[Lines of data]
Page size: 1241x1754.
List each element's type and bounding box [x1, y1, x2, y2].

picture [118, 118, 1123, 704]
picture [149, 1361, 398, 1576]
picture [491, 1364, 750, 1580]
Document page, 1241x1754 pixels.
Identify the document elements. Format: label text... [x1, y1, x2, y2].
--
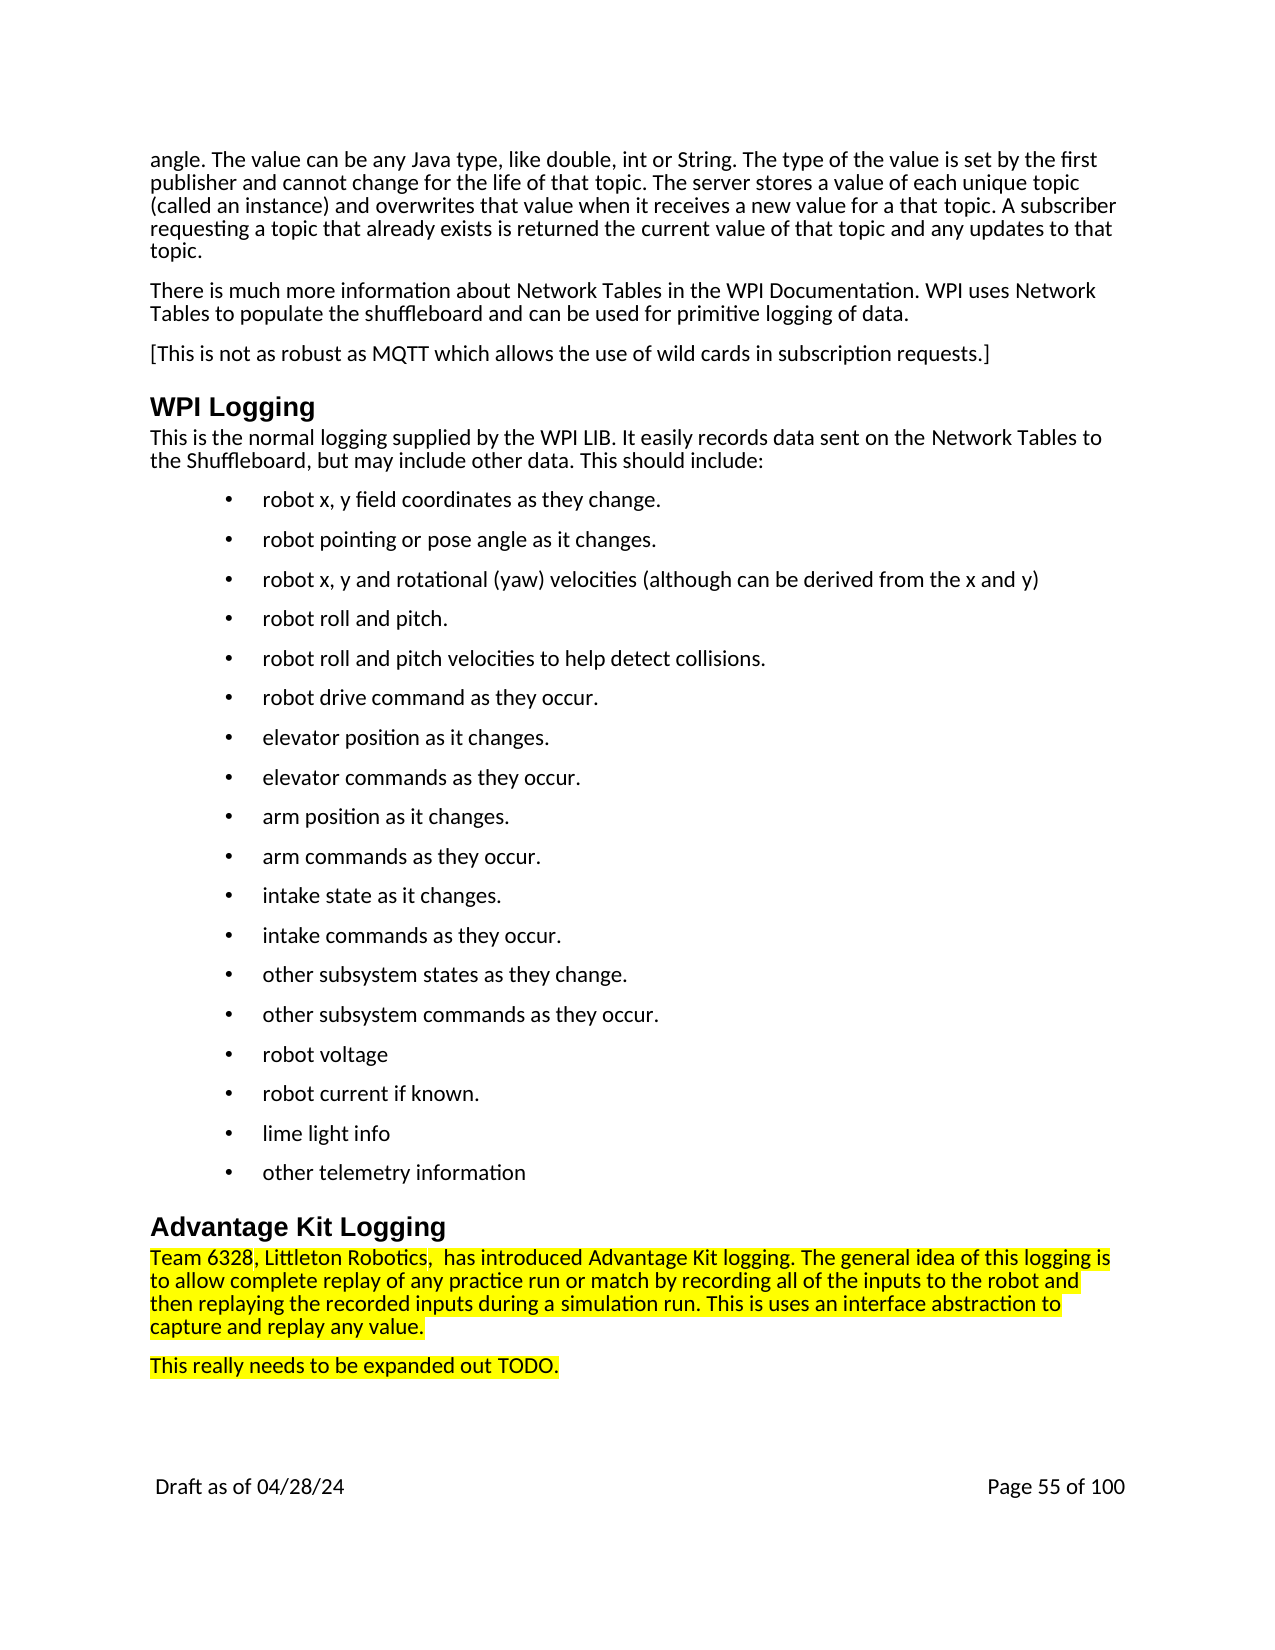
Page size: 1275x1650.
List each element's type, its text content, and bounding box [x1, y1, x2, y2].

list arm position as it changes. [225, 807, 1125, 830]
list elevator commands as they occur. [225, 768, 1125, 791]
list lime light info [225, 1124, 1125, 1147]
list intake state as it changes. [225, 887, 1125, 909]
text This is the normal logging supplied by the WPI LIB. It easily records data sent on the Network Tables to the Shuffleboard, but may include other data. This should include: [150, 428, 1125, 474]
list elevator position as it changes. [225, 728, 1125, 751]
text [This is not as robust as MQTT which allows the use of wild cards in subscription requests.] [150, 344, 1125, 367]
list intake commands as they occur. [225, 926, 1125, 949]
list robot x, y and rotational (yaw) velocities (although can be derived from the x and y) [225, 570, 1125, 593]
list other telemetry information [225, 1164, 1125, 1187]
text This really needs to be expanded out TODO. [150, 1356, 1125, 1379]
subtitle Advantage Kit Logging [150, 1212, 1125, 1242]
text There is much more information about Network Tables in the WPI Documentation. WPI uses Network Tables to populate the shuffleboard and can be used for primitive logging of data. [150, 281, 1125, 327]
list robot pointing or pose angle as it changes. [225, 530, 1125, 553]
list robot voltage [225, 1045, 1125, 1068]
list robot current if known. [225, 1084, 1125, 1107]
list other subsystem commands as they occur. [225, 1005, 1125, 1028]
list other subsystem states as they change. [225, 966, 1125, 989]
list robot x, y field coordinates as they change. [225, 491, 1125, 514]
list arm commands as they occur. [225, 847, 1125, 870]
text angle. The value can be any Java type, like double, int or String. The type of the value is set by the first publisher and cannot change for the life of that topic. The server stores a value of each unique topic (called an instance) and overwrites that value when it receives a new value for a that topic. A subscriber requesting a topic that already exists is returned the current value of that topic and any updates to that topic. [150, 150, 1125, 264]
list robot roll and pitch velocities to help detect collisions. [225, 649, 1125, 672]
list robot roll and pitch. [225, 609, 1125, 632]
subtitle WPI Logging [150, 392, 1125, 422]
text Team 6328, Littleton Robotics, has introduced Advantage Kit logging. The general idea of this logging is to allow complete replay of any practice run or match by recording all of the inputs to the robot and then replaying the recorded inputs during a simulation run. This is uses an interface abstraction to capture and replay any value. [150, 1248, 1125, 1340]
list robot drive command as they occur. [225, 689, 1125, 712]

### TASK INSTRUCTIONS
Transcribe the items above verbatim, beginning at the line that contains "Page size: 1241x1754." and stopping after the line that contains "picture [491, 1364, 750, 1580]".

### CORRECT RESULT
Page size: 1241x1754.
List each element's type and bounding box [x1, y1, x2, y2].

picture [118, 118, 1123, 704]
picture [149, 1361, 398, 1576]
picture [491, 1364, 750, 1580]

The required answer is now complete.